Passing through the principal streets, we entered the boats for our conveyance (after a stay of eleven days at Lisbon) and landed in the evening at Villada.
CHAPTER IV.
March to Santarem and Abrantes—Scenery and incidents at Aronches—Junction with some other regiments—Military scene in a wood—Anticipatory reflections on the fate of some of the author's comrades—Quarters at Portalagre, Castello de Vida and Marvao—Bridge of boats across the Tagus—Contiguous scenery—Horrors of travelling for invalids in the Portuguese cars.
Our animals and baggage having joined us the next day, we took the road towards Santarem, and about dusk reached the causeway leading up a steep hill into the town, where the French, previously to their retreat under Marshal the Prince of Essling[11], had thrown the dead from their hospitals into the wells,—the idea of which caused such horrible thoughts, that we could scarcely summon up sufficient resolution to drink while at that place.
The excessive heat of the following day having somewhat subsided, towards the cool of the evening we began our march, but, by some unaccountable accident, took the wrong road for upwards of a league before the mistake was found out.
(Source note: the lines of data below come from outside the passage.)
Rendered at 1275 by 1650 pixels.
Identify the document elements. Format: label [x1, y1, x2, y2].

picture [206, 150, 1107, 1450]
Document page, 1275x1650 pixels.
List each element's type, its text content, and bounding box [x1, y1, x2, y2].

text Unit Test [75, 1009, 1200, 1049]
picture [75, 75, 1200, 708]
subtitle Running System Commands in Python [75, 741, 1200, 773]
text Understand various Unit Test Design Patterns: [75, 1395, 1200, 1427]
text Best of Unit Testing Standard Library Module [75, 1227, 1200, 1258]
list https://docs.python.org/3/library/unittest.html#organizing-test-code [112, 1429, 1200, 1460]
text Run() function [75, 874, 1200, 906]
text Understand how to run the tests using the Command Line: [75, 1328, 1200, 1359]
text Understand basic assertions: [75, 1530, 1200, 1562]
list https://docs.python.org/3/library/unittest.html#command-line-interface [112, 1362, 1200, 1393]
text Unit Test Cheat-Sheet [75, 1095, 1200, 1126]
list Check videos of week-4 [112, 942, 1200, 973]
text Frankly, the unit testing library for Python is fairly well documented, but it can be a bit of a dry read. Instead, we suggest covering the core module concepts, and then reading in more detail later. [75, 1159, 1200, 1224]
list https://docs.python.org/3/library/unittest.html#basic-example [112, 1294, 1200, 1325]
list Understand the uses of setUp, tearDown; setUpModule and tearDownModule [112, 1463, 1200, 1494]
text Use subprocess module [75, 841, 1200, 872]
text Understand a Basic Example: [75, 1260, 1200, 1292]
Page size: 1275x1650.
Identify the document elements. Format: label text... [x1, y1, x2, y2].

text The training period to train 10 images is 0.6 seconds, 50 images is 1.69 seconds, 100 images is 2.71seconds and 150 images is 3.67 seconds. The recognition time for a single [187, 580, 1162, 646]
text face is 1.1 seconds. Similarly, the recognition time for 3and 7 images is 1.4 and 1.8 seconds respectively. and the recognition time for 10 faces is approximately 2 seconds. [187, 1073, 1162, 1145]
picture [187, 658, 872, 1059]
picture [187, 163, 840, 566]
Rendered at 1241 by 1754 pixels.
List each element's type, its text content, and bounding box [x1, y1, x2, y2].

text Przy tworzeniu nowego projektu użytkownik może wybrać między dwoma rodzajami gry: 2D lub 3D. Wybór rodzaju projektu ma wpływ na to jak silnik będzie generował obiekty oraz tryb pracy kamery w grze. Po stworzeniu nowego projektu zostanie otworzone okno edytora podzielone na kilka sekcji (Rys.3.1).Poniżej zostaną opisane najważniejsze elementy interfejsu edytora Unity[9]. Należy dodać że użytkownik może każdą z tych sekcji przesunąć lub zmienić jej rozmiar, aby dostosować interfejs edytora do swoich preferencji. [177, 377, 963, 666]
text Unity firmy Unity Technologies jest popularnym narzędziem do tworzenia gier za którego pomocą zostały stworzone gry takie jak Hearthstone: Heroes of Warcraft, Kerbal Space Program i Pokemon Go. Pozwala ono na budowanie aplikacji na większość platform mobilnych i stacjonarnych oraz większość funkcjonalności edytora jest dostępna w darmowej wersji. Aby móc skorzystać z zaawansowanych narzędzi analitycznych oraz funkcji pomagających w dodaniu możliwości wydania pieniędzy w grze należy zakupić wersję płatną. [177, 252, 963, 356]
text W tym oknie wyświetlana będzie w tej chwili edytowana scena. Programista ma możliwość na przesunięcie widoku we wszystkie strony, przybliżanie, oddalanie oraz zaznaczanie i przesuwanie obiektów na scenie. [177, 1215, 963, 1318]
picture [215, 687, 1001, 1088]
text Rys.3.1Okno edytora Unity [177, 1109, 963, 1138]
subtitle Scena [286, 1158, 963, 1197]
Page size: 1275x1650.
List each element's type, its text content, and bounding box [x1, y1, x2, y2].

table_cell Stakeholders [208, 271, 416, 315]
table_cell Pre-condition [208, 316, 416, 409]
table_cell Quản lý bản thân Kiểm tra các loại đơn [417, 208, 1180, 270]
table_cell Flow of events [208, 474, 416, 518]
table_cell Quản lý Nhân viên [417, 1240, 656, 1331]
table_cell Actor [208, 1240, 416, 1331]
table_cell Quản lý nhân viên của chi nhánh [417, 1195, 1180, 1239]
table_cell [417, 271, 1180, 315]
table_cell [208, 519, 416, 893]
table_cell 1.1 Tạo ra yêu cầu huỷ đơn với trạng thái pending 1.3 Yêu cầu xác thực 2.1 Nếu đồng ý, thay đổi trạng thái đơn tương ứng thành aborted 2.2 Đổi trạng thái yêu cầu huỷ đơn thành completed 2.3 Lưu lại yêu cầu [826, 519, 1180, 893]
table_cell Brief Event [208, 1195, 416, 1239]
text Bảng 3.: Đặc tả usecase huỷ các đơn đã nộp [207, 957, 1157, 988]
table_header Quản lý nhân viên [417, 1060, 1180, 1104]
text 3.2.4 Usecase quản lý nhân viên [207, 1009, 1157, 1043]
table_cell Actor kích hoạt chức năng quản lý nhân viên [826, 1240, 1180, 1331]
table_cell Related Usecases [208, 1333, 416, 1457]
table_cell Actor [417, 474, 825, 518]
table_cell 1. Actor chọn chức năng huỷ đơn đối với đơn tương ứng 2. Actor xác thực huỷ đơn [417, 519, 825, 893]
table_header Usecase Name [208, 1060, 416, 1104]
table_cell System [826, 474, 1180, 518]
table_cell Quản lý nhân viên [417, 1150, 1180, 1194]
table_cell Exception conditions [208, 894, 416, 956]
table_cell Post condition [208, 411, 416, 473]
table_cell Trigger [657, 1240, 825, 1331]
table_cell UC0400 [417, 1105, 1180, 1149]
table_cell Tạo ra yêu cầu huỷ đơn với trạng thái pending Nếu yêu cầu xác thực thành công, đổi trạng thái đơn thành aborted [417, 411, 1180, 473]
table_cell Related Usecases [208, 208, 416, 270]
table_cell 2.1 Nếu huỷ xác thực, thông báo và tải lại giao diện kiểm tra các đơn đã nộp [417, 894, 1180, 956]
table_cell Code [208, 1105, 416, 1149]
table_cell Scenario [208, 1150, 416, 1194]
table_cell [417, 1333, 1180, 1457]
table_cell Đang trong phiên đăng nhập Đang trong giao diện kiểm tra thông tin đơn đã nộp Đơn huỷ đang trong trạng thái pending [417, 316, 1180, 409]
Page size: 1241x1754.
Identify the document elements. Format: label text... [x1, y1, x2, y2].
Retreading our steps, we at length regained the identical spot from whence we had previously started nearly three hours before; glancing my eye towards the battlements of the town, a smile prophetic passed my countenance, that I should not again behold its turrets. Turning our backs, and pursuing the right road, we gaily tramped along toward Golegam; and, as the morning dawned, I was loudly knocking for admittance at the door of a small house, on the confines of the church-yard, that was strewed with skulls which had been torn from the sepulchres and graves, in search of gold, by the French soldiery.
After the usual halt we pursued our march through Punhete to Abrantes, where two of us were nearly carried away amongst the quicksands, while bathing in the river Tagus, and only reached the shore by making the greatest efforts. Various individuals had been drowned at this place by the current.